The paperwork and bureaucracy were absolutely mind numbing but I got it all of my ducks in a row to come out here. Those last couple of weeks were crazy with running around and getting vaccinations, paying for my ticket at the last minute, getting my visa at the last minute and the whole thing. On the last day I had a gathering with some friends at my generous friend Oscar's house. Everyone came to see me off and off I went with my buddies John and Jim to the airport. My mom even came out to say goodbye.
As the 747 lifted off the ground I could feel my life changing. My summer had been a great one, despite my break-up with the ex. I made friends from all over the world and had a great time in Finland. Me and my friend Zoe became regulars at a local pub in Kensington. I played poker with some of my best buddies from college and high school. And I met a few wonderful ladies along the way. It couldn't have been a better summer.

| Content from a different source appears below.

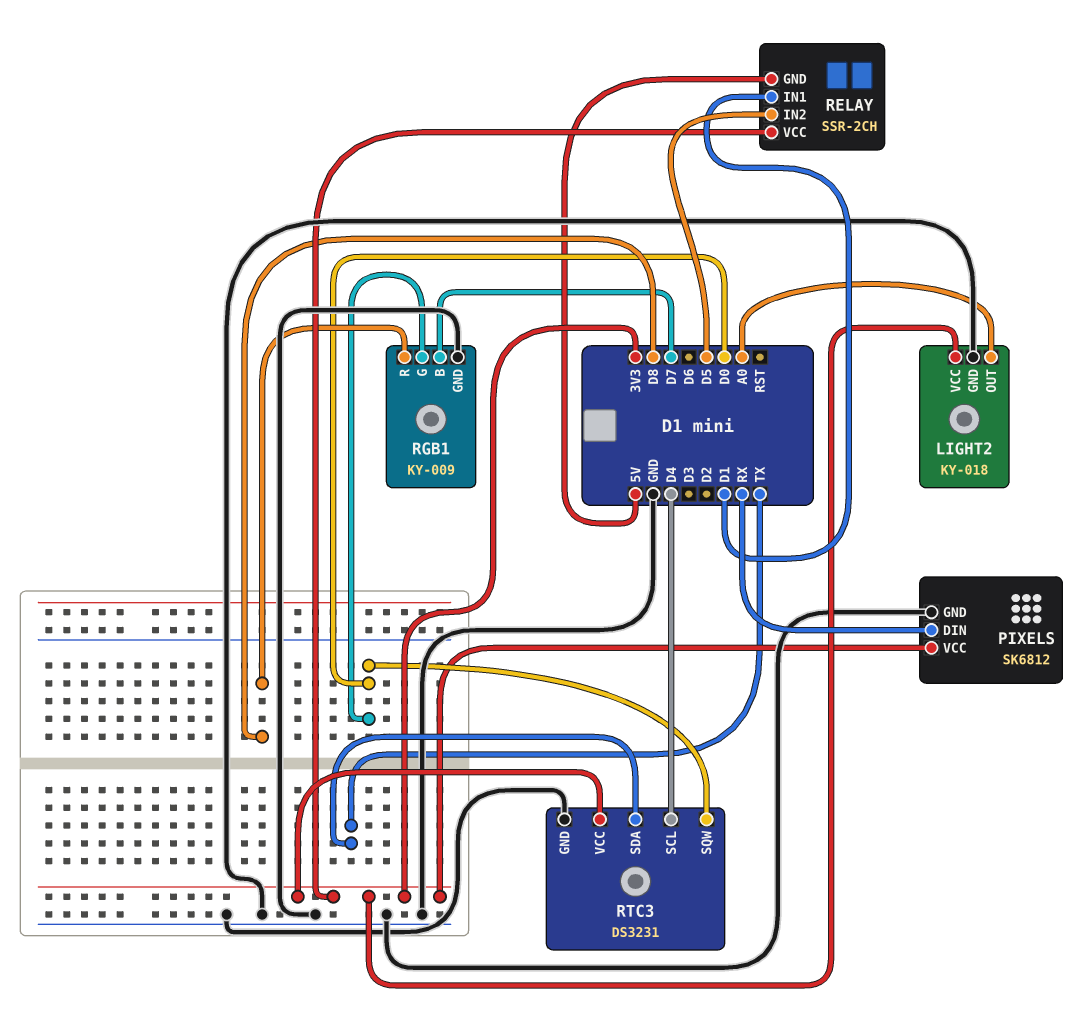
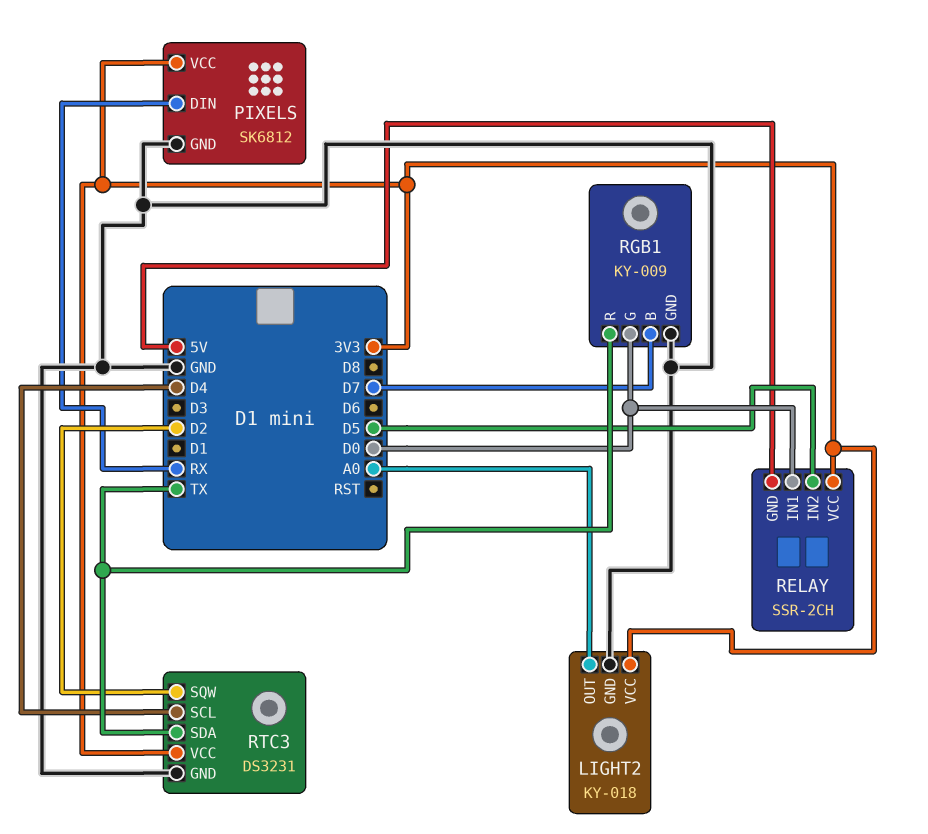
RELAY pin IN1: D1 -> D0
RGB1 pin R: D8 -> TX
RTC3 pin SQW: D0 -> D2

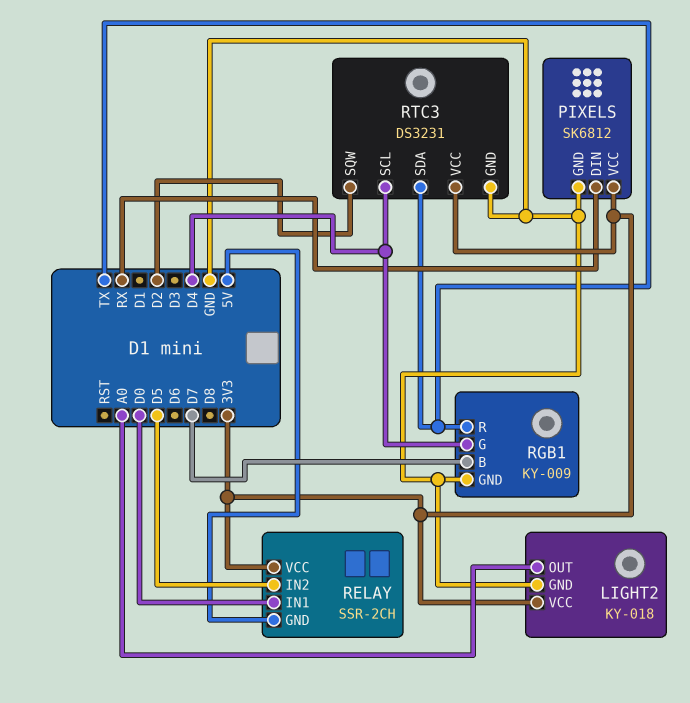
RGB1 pin G: D0 -> D4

But it was the last summer of my adolescence. By cutting ties with my girlfriend I had closed the door on the last thing that was really tying me to the past - childhood, being a teen, high school. Symbolically, they started tearing down my high school just before I left for Vietnam. They said that it was seismically unsafe and that new facilities were needed. My adolescence was being torn down figuratively and literally.
Coming to Vietnam to study is the beginning of a new chapter in my life. As college comes to an end, I am finally letting go of high school and ready to face becoming an adult. Within the next few months I have to get a job or at least figure out what I am going to do after college. I hate to be melodramatic but I am at a junction in the road where I can't go ack and I have no idea which way is "the right way". Maybe that's it - there is no right way. That's the most exciting and anxiety producing part of this period in a young person's life; there are no road maps, no gas station attendants, no mom and pop convenience stores - there's only you and the wide open road.